Martinez asked the panelists representing hospitals how payment, competition, and capacity issues play out for them. Englebright said that for the most part, “We are not competing for patients, we are competing for physicians.” She explained, “We have to have the latest toys to get the surgeon to come work at our hospital. The fact that there is already one robot on one side of town and we really don’t need one on the other … if that’s what it takes to get the good neurologist in our shop; we’ll go buy another robot.” She continued, “I think the lack of alignment [between] the physician and the facilities that exists in the community is a cause of a lot of that duplication, particularly on some of the high-end, high-cost toys.”
Fagnani said “our hospitals aren’t looking to duplicate services as a money-making venture. They are doing it to take care of the patients that they have that come to their doors.”
Valadka said that it’s an oversimplication to say that hospitals need to have fancy toys just to get doctors to go there. This is an important issue, because we all know that health care technology is one of the biggest drivers of increasing costs, he said. Actually, he said, he knows of many physicians who practice at facilities that have fewer toys, because the overall experience is much better at those facilities. For example, neurosurgeons want to take some of their elective cases to the local trauma hospital, which is not as highly regarded and does not have all the toys as one of the larger facilities, because that hospital has a better operating room, better nursing care in the ICUs (intensive care units), and better follow-up care, so it’s better for the patients.
Prehospital providers are often in the same situation, Valadka said. They could go to the hospital that advertises all the bells and whistles, but they choose to go to the place that is not as fancy but where they believe
the patients will be seen more quickly, the triage is more efficient, and the overall care is better.

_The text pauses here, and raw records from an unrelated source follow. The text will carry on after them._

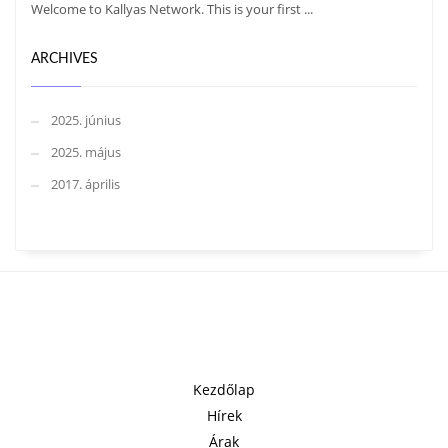
Welcome to Kallyas Network. This is your first ...
ARCHIVES
2025. június
2025. május
2017. április
Kezdőlap
Hírek
Árak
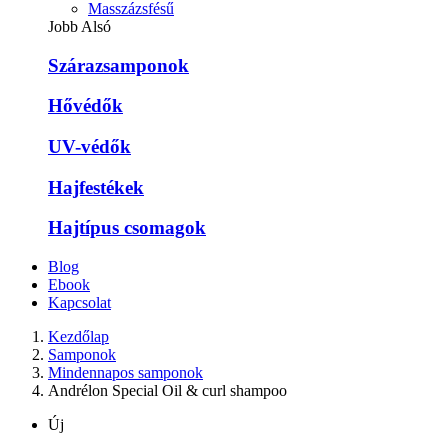
Masszázsfésű
Jobb Alsó
Szárazsamponok
Hővédők
UV-védők
Hajfestékek
Hajtípus csomagok
Blog
Ebook
Kapcsolat
Kezdőlap
Samponok
Mindennapos samponok
Andrélon Special Oil & curl shampoo
Új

Valadka acknowledged that “toys” also matter to patients. He noted, “Every day I get families wanting more CT [computed tomography] scans and MRI [magnetic resonance imaging] scans and brainwave tests and blood tests. I usually say, ‘No, we don’t need to do that, because I [already] know what’s going on. It’s not going to give us any more information. If something changes, we can get those tests.’ But, I’ll come out and tell them, ‘If I have to order this because you want it, even though it’s not needed, you will have to pay for it out of your own pocket.’” He said, “I usually don’t get asked that question again.”